The R scripts here were used to generate the analysis of 68k PBMC single cell data, which was described in the manuscript, Zheng et al., "Massively parallel digital transcriptional profiling of single cells".

For any questions about the data and the analysis, please contact support@10xgenomics.com.

• scRNA-seq data of 68k PBMCs from Donor A
• scRNA-seq data of bead-enriched sub-populations of PBMCs from Donor A

All of the data were processed by the Cell Ranger 1.1 pipeline. The processed data used for the single cell RNA-seq secondary analysis are stored in three R data files:

• pbmc68k_data.rds (77MB): consists of the gene expression profiles of ~68k PBMCs
• all_pure_pbmc_data.rds (1.5GB): consists of the gene expression profiles of 10 bead-enriched PBMC samples
• all_pure_select_11types.rds (687KB): consists of the gene expression and meta-information of the 11 sub-populations of PBMC identified from the 10 samples

The following R scripts are used to cluster and classify the 68k PBMC scRNA-seq data with that of purified PBMCs. The analysis involves dimension reduction via PCA, visualization via t-SNE, and cluster analysis via k-means clustering.
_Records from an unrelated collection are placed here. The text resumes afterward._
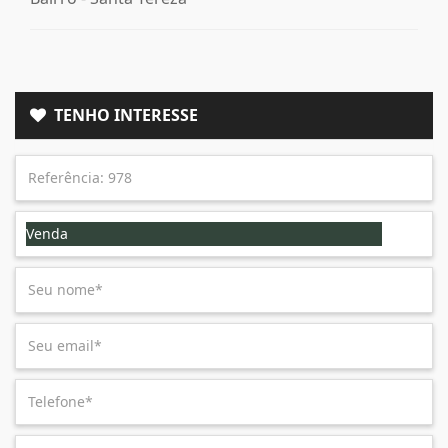
TENHO INTERESSE
Venda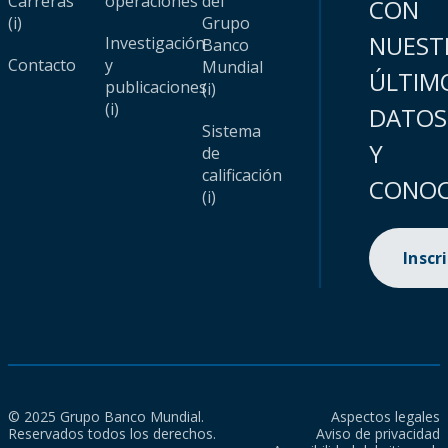
Carreras
operaciones
del
CON
(i)
Grupo
NUEST
Investigación
Banco
Contacto
y
Mundial
ÚLTIM
publicaciones
(i)
(i)
DATOS
Sistema
Y
de
calificación
CONOC
(i)
Inscr
© 2025 Grupo Banco Mundial.
Aspectos legales
Reservados todos los derechos.
Aviso de privacidad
• main_process_pure_pbmc.R: main script to analyze the 11 bead-enriched sub-populations of PBMC samples and generate reference expression profiles
• main_process_68k_pbmc.R: main script to cluster and classify the 68k PBMC scRNA-seq data with that of purified PBMCs

Functions for basic analysis and figure generation in the scripts above are also provided in:

• util.R: general utility functions used by the main scripts for the gene expression analysis
• select_pure_pbmc.R: specific functions used to identify pure cell types in the scRNA-seq data of bead-enriched sub-populations of PBMCs

Massively parallel digital transcriptional profiling of single cells, in review, 2016.